Sometimes, there isn’t a decent internet connection for students in Haiti to access the class virtually. Martha Jean Celus, a nurse faculty student, had some difficulty with her connection. She ended up emailing Mistivar her presentation.
Some students need to walk miles before finding an adequate network, but they do it for this program.
It started back in 2019 and consists of four courses. The first is a 12-week immersive English course, followed by three nurse educator courses focusing on curriculum development, test building and maternal health care.
Nursing faculty members who complete the program gain credits towards their own degree.
Anne-Marie Albano is the co-director of the Haitian nursing program at Elms. She said there are multiple barriers preventing Haitians from obtaining health care on the island. After the assassination of Moïse and a 7.2 magnitude earthquake destroyed homes, schools and hospitals in 2021, Albano said most Haitians aren’t getting essential supplies.
“They don't get food, they don't get water, they don't get Internet access. They don't get, you know, so many different things. Fuel is the big thing,” Albano said.
Albano said many of the smaller hospitals in Haiti have not been able to stay open long enough because of the low fuel supply.
Harry Dumay, president of Elms, and from Haiti himself, helped start the program.
“It's really a small impact and given the magnitude of the needs, but it is an impact nonetheless,” Dumay said.
Dumay acknowledges the program may not remedy the lack of access to hospitals, but said this program will help.
“The impact that we can have will be on the preparation of nurses," Dumay said, "so that we can elevate the level of care that nurses provide in those regions where they can work."
Fabiola Docteur is thinking broader than that. A graduate of the Elms program, Docteur said she and her students travel to rural, mountainous areas of Haiti without hospitals to give pregnant women checkups.
“When we do mobile clinics, we educate those women.
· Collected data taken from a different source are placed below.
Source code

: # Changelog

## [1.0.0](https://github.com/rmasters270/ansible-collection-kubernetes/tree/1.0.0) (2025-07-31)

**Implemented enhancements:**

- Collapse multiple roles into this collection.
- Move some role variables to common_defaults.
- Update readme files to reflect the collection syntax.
We talk to them. We give them medicine. But we can't go every day or every week or every month. Sometimes we go every six months to help them. We know that they should have someone to evaluate them every month," Docteur said. "Sometimes it's not easy."
Docteur said they give the women their contact information, so at the very least they can call them if they have questions or concerns.
Docteur said she hopes, one day, to have a clinic in the mountainous regions and provide health care for all.
“If I have the opportunity in future, I want to go where there is no hospital, there is no personal health,” Docteur said. “I can go and give work to some nurses. We can do something for these people because we know that they need help.”
It’s a big plan, she said. But if there’s a need, she wants to be there to fill it.